Material provided -
:::::

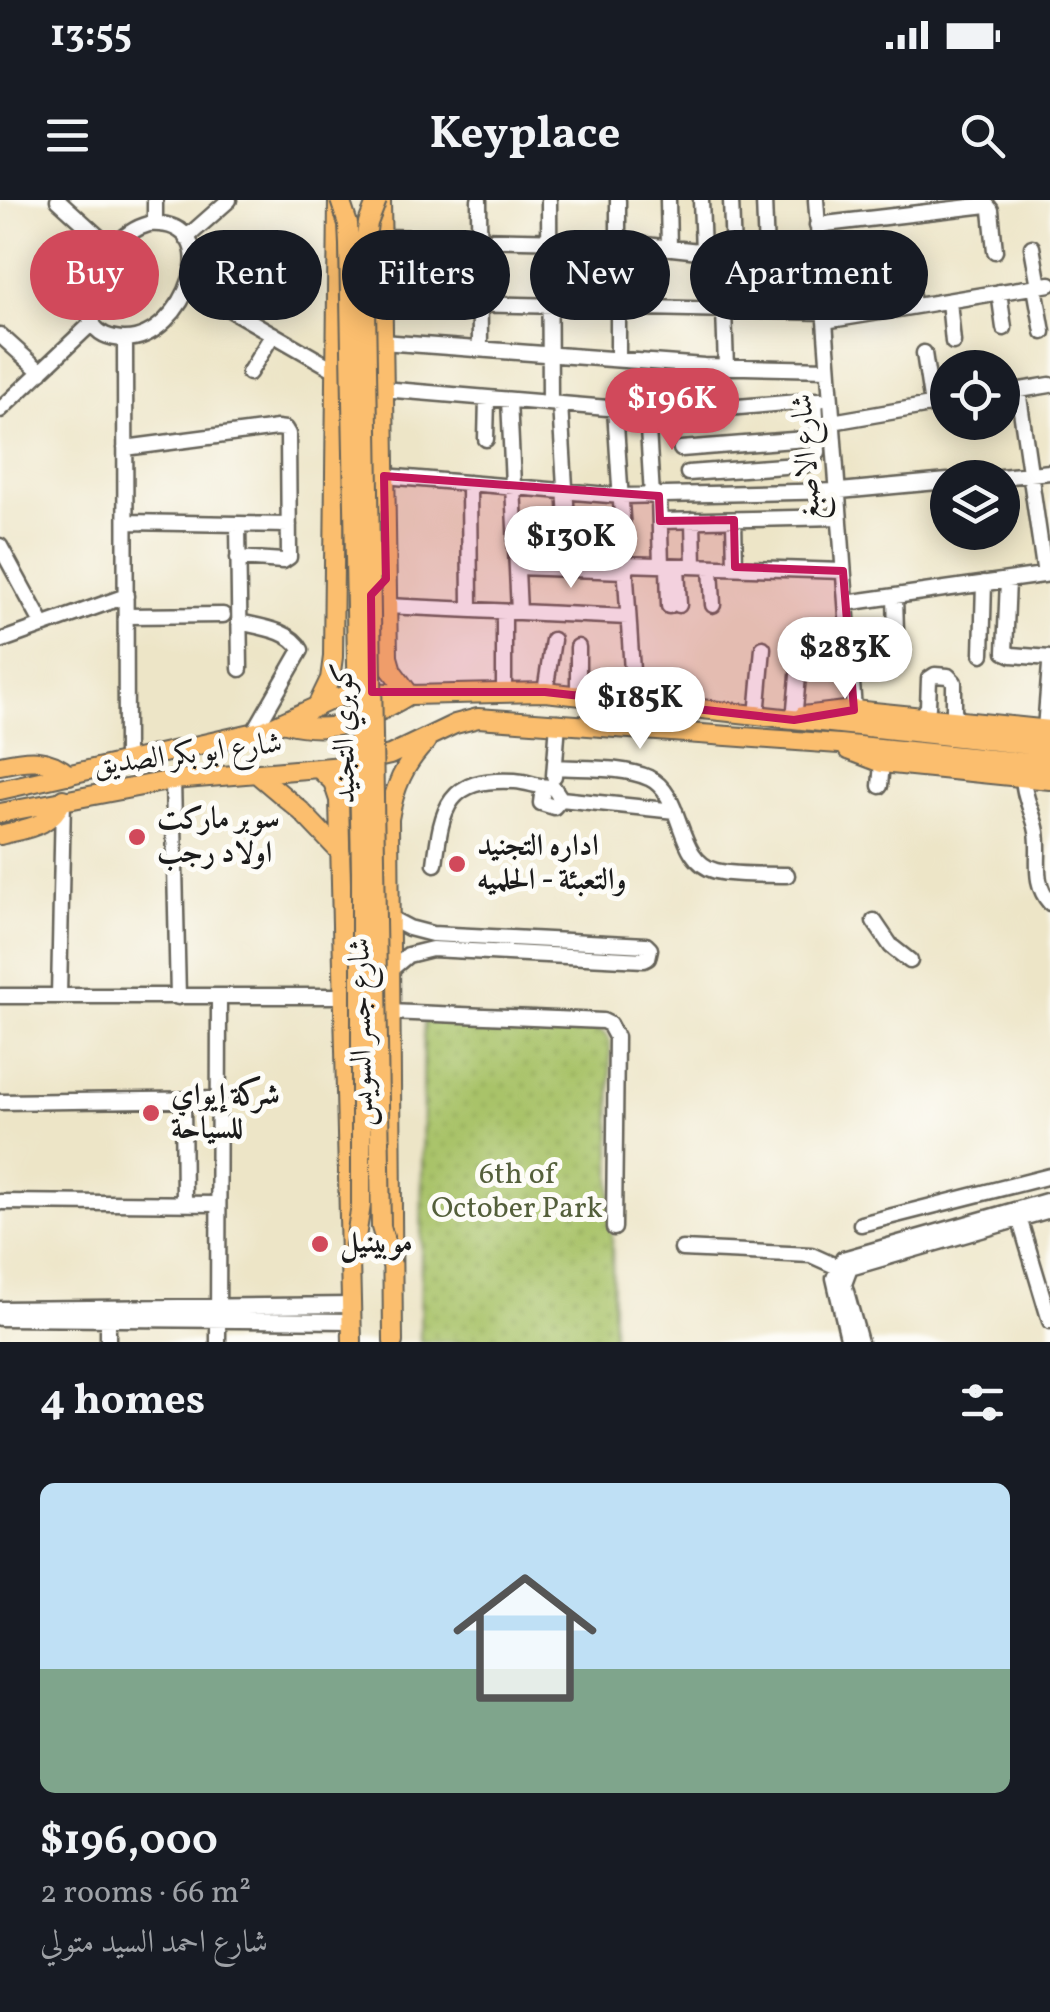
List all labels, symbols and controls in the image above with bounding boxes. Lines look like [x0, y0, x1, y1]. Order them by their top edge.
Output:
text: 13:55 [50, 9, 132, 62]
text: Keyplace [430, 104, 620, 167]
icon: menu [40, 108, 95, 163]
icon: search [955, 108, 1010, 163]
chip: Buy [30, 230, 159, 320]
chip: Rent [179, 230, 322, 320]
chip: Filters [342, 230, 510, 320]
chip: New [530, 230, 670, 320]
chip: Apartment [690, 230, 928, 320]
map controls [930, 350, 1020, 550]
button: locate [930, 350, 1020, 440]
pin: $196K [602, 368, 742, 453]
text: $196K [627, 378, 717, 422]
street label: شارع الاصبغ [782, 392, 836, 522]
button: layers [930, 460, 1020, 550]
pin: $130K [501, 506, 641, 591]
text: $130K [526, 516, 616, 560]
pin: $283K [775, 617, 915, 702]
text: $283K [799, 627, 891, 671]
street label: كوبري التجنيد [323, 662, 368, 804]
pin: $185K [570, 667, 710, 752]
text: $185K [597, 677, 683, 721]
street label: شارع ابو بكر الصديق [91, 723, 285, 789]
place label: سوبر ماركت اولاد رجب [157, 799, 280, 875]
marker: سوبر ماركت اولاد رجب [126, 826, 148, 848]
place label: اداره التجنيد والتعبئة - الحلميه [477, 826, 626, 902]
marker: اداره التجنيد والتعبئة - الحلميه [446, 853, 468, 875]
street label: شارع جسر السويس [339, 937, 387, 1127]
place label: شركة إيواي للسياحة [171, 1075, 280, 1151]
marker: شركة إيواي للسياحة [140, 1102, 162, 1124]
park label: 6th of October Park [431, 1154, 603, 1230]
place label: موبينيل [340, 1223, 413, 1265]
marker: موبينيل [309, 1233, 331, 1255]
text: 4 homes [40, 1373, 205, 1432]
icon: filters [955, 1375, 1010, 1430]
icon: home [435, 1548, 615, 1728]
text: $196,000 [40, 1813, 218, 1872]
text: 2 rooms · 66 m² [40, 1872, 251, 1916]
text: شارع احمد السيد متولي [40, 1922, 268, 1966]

:::::

Brief - Return all the records exactly. Skip the pictures.

Written solution -
List all labels, symbols and controls in the image above with bounding boxes. Lines look like [x0, y0, x1, y1]. Order them by their top edge.
Output:
text: 13:55 [50, 9, 132, 62]
text: Keyplace [430, 104, 620, 167]
icon: menu [40, 108, 95, 163]
icon: search [955, 108, 1010, 163]
chip: Buy [30, 230, 159, 320]
chip: Rent [179, 230, 322, 320]
chip: Filters [342, 230, 510, 320]
chip: New [530, 230, 670, 320]
chip: Apartment [690, 230, 928, 320]
map controls [930, 350, 1020, 550]
button: locate [930, 350, 1020, 440]
pin: $196K [602, 368, 742, 453]
text: $196K [627, 378, 717, 422]
street label: شارع الاصبغ [782, 392, 836, 522]
button: layers [930, 460, 1020, 550]
pin: $130K [501, 506, 641, 591]
text: $130K [526, 516, 616, 560]
pin: $283K [775, 617, 915, 702]
text: $283K [799, 627, 891, 671]
street label: كوبري التجنيد [323, 662, 368, 804]
pin: $185K [570, 667, 710, 752]
text: $185K [597, 677, 683, 721]
street label: شارع ابو بكر الصديق [91, 723, 285, 789]
place label: سوبر ماركت اولاد رجب [157, 799, 280, 875]
marker: سوبر ماركت اولاد رجب [126, 826, 148, 848]
place label: اداره التجنيد والتعبئة - الحلميه [477, 826, 626, 902]
marker: اداره التجنيد والتعبئة - الحلميه [446, 853, 468, 875]
street label: شارع جسر السويس [339, 937, 387, 1127]
place label: شركة إيواي للسياحة [171, 1075, 280, 1151]
marker: شركة إيواي للسياحة [140, 1102, 162, 1124]
park label: 6th of October Park [431, 1154, 603, 1230]
place label: موبينيل [340, 1223, 413, 1265]
marker: موبينيل [309, 1233, 331, 1255]
text: 4 homes [40, 1373, 205, 1432]
icon: filters [955, 1375, 1010, 1430]
icon: home [435, 1548, 615, 1728]
text: $196,000 [40, 1813, 218, 1872]
text: 2 rooms · 66 m² [40, 1872, 251, 1916]
text: شارع احمد السيد متولي [40, 1922, 268, 1966]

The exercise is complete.